3. The model training method of claim 2, wherein the alternately training the preset neural network model using the first image and the second image comprises:

processing the first image or the second image through the preset neural network model to obtain a predicted image;

calculating the error of the preset neural network model according to the mask image and the predicted image;

and optimizing the preset neural network model according to the error.

4. The model training method according to claim 3, wherein the processing the first image or the second image through the preset neural network model to obtain a predicted image comprises:

taking the first image or the second image as an input image of the preset neural network model;

performing feature extraction on the input image to obtain a multi-level feature map;

fusing the multi-level feature maps to obtain a multi-level fused feature map;

processing the multi-level fusion feature map and synthesizing a target feature map;

predicting according to the target feature map and a first prediction module to obtain a first prediction result;

and generating the predicted image according to the first prediction result.

5. The model training method according to claim 4, wherein the performing feature extraction on the input image to obtain a multi-level feature map comprises:

and performing feature extraction on the input image by using ResNeXt to obtain a multi-level feature map.

6. The model training method according to claim 4, wherein the fusing the multi-level feature maps to obtain a multi-level fused feature map comprises:

sequentially up-sampling the characteristic diagrams of each level to obtain a plurality of up-sampled characteristic diagrams;

and fusing the up-sampling feature map corresponding to the feature map of each level with the feature map of the previous level to obtain the fused feature map.

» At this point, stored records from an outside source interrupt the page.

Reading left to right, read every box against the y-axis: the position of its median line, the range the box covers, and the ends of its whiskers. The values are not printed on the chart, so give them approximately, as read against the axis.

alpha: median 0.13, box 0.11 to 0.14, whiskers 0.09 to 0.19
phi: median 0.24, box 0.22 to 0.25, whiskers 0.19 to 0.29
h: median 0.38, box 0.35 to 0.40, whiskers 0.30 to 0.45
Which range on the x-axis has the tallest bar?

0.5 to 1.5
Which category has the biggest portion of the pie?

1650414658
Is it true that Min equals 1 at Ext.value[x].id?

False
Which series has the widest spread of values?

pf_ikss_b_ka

7. The model training method according to claim 6, wherein the fusing the upsampled feature map corresponding to the feature map of each level with the feature map of the previous level to obtain the fused feature map comprises:

predicting according to the up-sampling feature map of the current level and a second prediction module to obtain a second prediction result;

processing the second prediction result to obtain an attention diagram;

multiplying the attention diagram with the feature diagram of the previous level to obtain an intermediate feature diagram;

and adding the intermediate feature map and the up-sampling feature map of the current level to obtain the fused feature map.

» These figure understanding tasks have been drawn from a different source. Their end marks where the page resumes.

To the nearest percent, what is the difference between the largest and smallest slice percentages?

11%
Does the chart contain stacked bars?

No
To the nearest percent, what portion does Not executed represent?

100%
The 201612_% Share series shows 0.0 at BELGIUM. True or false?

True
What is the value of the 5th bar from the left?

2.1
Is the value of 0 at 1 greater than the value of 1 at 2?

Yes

8. The model training method according to claim 7, wherein the step of calculating the error of the preset neural network model from the mask image and the prediction image is calculated by the following loss function:

L＝ω_predL_pred+ω_auxL_aux

wherein L is_predAnd L_auxLov-sz Hinge error, ω -l, for the first and second prediction modules, respectively_predAnd omega_auxIs the first stepAnd the weights of the error of the measurement module and the second prediction module.

9. The model training method of claim 4, wherein the predicting according to the target feature map and the first prediction module to obtain the first prediction result comprises:

and predicting the target characteristic diagram by using an SPhead module to obtain the first prediction result.

10. A detection method using a specular object detection model trained according to the model training method of any one of claims 1 to 9, the detection method comprising:

acquiring an image to be detected;

processing the image to be detected by using the mirror surface object detection model to obtain a detection result;

and generating a detection image according to the detection result.

11. A robot comprising a processor and a memory, said memory having stored thereon a computer program which, when executed by said processor, carries out the detection method of claim 10.

12. A non-transitory computer-readable storage medium containing a computer program, wherein the computer program, when executed by one or more processors, implements the detection method of claim 10.